Figura adaptada de Gwamaka et al., 2012: Deficiência de ferro é associada a uma menor % de visitas com parasitemia em todas as faixas etárias analisadas (odds ratio [95%confidence interval; CI] = 0.15 [0.12, 0.19], P <0,01).
Post de Ligia C. L. de Souza
Já é algo estabelecido no cotidiano do médico clínico a pesquisa de sinais, sintomas e dados laboratoriais de anemia. Presente em cerca de 30% da população - principalmente devido à carência de ferro - a condição anêmica, especialmente em crianças, pode levar a um déficit cognitivo, motor, ponderal e estatural. Guidelines internacionais indicam, portanto, a suplementação deste micronutriente em crianças de áreas de alta prevalência de anemia.
A África Subsaariana é uma dessas áreas.
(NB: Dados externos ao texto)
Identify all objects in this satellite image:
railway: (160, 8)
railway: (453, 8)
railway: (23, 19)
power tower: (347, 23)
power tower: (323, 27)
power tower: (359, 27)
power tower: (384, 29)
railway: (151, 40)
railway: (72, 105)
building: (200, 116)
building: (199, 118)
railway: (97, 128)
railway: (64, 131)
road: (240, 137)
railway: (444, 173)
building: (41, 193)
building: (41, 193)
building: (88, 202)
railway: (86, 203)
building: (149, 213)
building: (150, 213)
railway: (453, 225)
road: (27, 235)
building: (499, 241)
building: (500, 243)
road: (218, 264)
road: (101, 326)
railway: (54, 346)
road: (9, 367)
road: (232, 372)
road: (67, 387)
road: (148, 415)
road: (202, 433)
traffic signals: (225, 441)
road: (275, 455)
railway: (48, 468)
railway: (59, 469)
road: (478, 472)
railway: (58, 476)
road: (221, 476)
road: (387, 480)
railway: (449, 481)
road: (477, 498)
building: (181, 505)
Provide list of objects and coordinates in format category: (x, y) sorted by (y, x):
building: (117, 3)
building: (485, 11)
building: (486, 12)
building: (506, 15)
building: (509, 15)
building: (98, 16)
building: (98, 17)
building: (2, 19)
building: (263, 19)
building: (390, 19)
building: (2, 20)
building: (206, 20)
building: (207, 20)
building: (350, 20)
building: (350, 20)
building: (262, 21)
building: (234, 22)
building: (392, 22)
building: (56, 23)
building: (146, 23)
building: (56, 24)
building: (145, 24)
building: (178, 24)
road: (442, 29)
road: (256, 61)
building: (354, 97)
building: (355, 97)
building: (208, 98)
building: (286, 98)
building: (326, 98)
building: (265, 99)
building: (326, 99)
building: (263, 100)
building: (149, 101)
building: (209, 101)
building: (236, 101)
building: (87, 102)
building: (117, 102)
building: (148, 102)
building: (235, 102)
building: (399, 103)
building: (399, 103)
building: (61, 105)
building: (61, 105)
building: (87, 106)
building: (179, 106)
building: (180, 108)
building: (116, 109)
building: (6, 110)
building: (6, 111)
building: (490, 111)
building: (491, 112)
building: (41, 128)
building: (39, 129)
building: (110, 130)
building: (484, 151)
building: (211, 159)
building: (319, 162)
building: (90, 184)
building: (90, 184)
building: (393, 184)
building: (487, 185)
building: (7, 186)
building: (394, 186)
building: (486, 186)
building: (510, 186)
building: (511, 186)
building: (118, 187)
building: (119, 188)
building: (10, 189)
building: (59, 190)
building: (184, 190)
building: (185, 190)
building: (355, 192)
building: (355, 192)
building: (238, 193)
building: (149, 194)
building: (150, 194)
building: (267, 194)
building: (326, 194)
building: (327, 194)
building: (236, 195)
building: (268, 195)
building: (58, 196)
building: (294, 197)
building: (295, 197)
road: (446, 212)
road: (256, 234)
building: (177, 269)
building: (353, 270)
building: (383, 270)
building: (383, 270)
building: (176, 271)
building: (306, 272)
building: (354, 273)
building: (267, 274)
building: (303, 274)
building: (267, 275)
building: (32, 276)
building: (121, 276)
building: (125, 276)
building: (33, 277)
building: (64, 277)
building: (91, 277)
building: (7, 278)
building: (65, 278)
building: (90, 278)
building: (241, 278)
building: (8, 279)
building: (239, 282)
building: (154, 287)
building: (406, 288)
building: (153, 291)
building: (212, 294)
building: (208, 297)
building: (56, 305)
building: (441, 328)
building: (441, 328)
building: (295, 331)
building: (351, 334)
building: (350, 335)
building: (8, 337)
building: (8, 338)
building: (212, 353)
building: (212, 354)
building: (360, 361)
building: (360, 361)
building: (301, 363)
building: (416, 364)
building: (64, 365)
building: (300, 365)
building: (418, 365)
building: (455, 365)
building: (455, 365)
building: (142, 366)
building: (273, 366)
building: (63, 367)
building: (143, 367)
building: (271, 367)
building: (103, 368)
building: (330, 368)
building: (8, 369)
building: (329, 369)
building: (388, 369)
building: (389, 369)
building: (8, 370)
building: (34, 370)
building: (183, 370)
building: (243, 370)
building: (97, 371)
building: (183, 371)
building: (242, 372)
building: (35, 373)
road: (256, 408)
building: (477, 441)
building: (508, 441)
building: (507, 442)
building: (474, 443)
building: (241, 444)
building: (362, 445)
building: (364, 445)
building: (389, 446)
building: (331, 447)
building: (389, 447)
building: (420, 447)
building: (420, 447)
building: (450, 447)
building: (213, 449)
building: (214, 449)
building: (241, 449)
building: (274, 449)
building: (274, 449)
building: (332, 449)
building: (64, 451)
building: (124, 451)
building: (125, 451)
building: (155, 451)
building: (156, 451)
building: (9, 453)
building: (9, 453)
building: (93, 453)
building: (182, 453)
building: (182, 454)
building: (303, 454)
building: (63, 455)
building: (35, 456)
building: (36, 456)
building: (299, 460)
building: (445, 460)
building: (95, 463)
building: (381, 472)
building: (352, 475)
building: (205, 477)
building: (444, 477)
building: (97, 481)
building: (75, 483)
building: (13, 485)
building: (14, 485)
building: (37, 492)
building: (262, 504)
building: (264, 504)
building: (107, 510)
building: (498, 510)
Nessa região, além da deficiência de ferro, há a infecção pelo Plasmodium falciparum - condições que lá despontam como maiores responsáveis pela anemia. Apesar da alta prevalência de anemia assinalar a necessidade de suplementação de ferro, ainda não há segurança dessa medida em áreas endêmicas de malária. Alguns estudos apontam para a deficiência de ferro como um fator protetor contra a malária, embora outros não identifiquem essa relação.
Assim, um estudo de Gwamaka et al, realizado no nordeste da Tânzania – pertencente à África Subsaariana – monitorou clínica e laboratorialmente 785 crianças do nascimento até três anos de idade verificando quanto à carência de ferro (através de amostras de sangue colhidas rotineiramente a depender da idade), como também quanto ao desenvolvimento de malária (esfregaço sanguíneo e visita clínica a cada 2 semanas no 1º ano e posteriormente a cada mês). Os casos de malária grave eram definidos de acordo com a presença de parasitas no esfregaço sanguíneo juntamente com a presença de um ou mais critérios definidos pela OMS que incluem parâmetros de: angustia respiratória, convulsão, prostração, hipoglicemia e anemia severa. Já os casos de deficiência de ferro foram definidos com a concentração de ferritina (corrigido de acordo com a presença ou não de inflamação).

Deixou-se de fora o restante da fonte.